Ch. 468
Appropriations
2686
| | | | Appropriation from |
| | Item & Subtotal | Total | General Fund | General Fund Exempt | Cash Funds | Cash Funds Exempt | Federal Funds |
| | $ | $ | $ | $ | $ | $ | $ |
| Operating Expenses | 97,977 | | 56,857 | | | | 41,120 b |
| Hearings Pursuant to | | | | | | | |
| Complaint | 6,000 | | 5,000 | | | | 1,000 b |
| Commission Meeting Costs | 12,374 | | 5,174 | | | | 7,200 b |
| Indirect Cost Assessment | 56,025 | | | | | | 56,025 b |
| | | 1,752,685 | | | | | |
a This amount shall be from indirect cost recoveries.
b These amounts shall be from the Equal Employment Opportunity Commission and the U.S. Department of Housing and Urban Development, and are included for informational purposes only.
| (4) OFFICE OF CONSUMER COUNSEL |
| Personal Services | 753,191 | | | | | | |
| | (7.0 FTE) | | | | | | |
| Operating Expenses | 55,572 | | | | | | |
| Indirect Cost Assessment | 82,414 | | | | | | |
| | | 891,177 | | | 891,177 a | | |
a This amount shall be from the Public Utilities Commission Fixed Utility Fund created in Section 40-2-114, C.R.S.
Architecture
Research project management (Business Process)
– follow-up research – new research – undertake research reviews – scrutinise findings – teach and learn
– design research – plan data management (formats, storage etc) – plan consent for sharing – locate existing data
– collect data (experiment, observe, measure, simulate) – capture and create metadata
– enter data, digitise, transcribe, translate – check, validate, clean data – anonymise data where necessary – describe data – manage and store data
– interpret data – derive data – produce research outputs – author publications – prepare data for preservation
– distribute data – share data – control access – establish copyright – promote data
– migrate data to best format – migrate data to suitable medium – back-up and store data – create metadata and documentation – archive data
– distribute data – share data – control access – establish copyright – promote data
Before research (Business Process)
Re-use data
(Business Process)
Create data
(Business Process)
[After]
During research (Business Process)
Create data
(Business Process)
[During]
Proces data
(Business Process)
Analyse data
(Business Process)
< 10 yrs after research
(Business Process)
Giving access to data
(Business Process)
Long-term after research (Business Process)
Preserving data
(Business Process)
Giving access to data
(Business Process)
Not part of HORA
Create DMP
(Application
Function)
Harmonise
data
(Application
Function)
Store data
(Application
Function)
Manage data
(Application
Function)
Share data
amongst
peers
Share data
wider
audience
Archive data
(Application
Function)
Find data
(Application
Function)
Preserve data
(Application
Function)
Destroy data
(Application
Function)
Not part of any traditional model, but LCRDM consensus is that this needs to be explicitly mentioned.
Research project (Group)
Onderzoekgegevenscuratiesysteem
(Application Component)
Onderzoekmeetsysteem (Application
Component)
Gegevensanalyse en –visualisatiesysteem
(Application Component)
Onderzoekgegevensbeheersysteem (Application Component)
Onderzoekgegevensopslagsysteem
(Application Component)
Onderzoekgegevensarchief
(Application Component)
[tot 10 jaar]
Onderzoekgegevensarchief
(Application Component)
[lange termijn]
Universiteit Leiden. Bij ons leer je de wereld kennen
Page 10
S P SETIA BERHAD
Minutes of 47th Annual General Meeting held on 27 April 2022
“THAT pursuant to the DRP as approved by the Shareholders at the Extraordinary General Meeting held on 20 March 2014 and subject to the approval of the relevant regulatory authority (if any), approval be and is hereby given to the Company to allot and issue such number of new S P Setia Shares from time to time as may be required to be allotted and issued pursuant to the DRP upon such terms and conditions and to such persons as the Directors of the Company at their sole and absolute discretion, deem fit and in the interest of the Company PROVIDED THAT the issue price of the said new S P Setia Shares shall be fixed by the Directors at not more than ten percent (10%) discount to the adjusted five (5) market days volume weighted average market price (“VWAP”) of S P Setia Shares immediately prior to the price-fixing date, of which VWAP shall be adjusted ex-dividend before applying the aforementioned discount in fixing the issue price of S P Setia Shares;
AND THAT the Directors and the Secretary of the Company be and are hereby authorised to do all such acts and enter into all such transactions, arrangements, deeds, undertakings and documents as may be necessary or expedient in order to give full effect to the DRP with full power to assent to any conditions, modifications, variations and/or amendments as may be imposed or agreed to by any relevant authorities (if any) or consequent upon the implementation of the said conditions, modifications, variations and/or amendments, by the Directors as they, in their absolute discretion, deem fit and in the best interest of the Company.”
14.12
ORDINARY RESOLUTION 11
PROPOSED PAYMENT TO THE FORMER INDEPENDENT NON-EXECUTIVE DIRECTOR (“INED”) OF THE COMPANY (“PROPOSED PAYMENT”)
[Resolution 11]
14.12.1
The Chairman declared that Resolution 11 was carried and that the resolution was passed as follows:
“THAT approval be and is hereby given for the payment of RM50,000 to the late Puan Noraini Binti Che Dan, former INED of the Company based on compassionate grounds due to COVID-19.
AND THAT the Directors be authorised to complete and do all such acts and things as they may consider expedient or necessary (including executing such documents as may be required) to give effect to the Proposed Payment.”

□ □ □ □ □ □ □

The records above must be repeated exactly, every one of them.

Ch. 468
Appropriations
2686
| | | | Appropriation from |
| | Item & Subtotal | Total | General Fund | General Fund Exempt | Cash Funds | Cash Funds Exempt | Federal Funds |
| | $ | $ | $ | $ | $ | $ | $ |
| Operating Expenses | 97,977 | | 56,857 | | | | 41,120 b |
| Hearings Pursuant to | | | | | | | |
| Complaint | 6,000 | | 5,000 | | | | 1,000 b |
| Commission Meeting Costs | 12,374 | | 5,174 | | | | 7,200 b |
| Indirect Cost Assessment | 56,025 | | | | | | 56,025 b |
| | | 1,752,685 | | | | | |
a This amount shall be from indirect cost recoveries.
b These amounts shall be from the Equal Employment Opportunity Commission and the U.S. Department of Housing and Urban Development, and are included for informational purposes only.
| (4) OFFICE OF CONSUMER COUNSEL |
| Personal Services | 753,191 | | | | | | |
| | (7.0 FTE) | | | | | | |
| Operating Expenses | 55,572 | | | | | | |
| Indirect Cost Assessment | 82,414 | | | | | | |
| | | 891,177 | | | 891,177 a | | |
a This amount shall be from the Public Utilities Commission Fixed Utility Fund created in Section 40-2-114, C.R.S.
Architecture
Research project management (Business Process)
– follow-up research – new research – undertake research reviews – scrutinise findings – teach and learn
– design research – plan data management (formats, storage etc) – plan consent for sharing – locate existing data
– collect data (experiment, observe, measure, simulate) – capture and create metadata
– enter data, digitise, transcribe, translate – check, validate, clean data – anonymise data where necessary – describe data – manage and store data
– interpret data – derive data – produce research outputs – author publications – prepare data for preservation
– distribute data – share data – control access – establish copyright – promote data
– migrate data to best format – migrate data to suitable medium – back-up and store data – create metadata and documentation – archive data
– distribute data – share data – control access – establish copyright – promote data
Before research (Business Process)
Re-use data
(Business Process)
Create data
(Business Process)
[After]
During research (Business Process)
Create data
(Business Process)
[During]
Proces data
(Business Process)
Analyse data
(Business Process)
< 10 yrs after research
(Business Process)
Giving access to data
(Business Process)
Long-term after research (Business Process)
Preserving data
(Business Process)
Giving access to data
(Business Process)
Not part of HORA
Create DMP
(Application
Function)
Harmonise
data
(Application
Function)
Store data
(Application
Function)
Manage data
(Application
Function)
Share data
amongst
peers
Share data
wider
audience
Archive data
(Application
Function)
Find data
(Application
Function)
Preserve data
(Application
Function)
Destroy data
(Application
Function)
Not part of any traditional model, but LCRDM consensus is that this needs to be explicitly mentioned.
Research project (Group)
Onderzoekgegevenscuratiesysteem
(Application Component)
Onderzoekmeetsysteem (Application
Component)
Gegevensanalyse en –visualisatiesysteem
(Application Component)
Onderzoekgegevensbeheersysteem (Application Component)
Onderzoekgegevensopslagsysteem
(Application Component)
Onderzoekgegevensarchief
(Application Component)
[tot 10 jaar]
Onderzoekgegevensarchief
(Application Component)
[lange termijn]
Universiteit Leiden. Bij ons leer je de wereld kennen
Page 10
S P SETIA BERHAD
Minutes of 47th Annual General Meeting held on 27 April 2022
“THAT pursuant to the DRP as approved by the Shareholders at the Extraordinary General Meeting held on 20 March 2014 and subject to the approval of the relevant regulatory authority (if any), approval be and is hereby given to the Company to allot and issue such number of new S P Setia Shares from time to time as may be required to be allotted and issued pursuant to the DRP upon such terms and conditions and to such persons as the Directors of the Company at their sole and absolute discretion, deem fit and in the interest of the Company PROVIDED THAT the issue price of the said new S P Setia Shares shall be fixed by the Directors at not more than ten percent (10%) discount to the adjusted five (5) market days volume weighted average market price (“VWAP”) of S P Setia Shares immediately prior to the price-fixing date, of which VWAP shall be adjusted ex-dividend before applying the aforementioned discount in fixing the issue price of S P Setia Shares;
AND THAT the Directors and the Secretary of the Company be and are hereby authorised to do all such acts and enter into all such transactions, arrangements, deeds, undertakings and documents as may be necessary or expedient in order to give full effect to the DRP with full power to assent to any conditions, modifications, variations and/or amendments as may be imposed or agreed to by any relevant authorities (if any) or consequent upon the implementation of the said conditions, modifications, variations and/or amendments, by the Directors as they, in their absolute discretion, deem fit and in the best interest of the Company.”
14.12
ORDINARY RESOLUTION 11
PROPOSED PAYMENT TO THE FORMER INDEPENDENT NON-EXECUTIVE DIRECTOR (“INED”) OF THE COMPANY (“PROPOSED PAYMENT”)
[Resolution 11]
14.12.1
The Chairman declared that Resolution 11 was carried and that the resolution was passed as follows:
“THAT approval be and is hereby given for the payment of RM50,000 to the late Puan Noraini Binti Che Dan, former INED of the Company based on compassionate grounds due to COVID-19.
AND THAT the Directors be authorised to complete and do all such acts and things as they may consider expedient or necessary (including executing such documents as may be required) to give effect to the Proposed Payment.”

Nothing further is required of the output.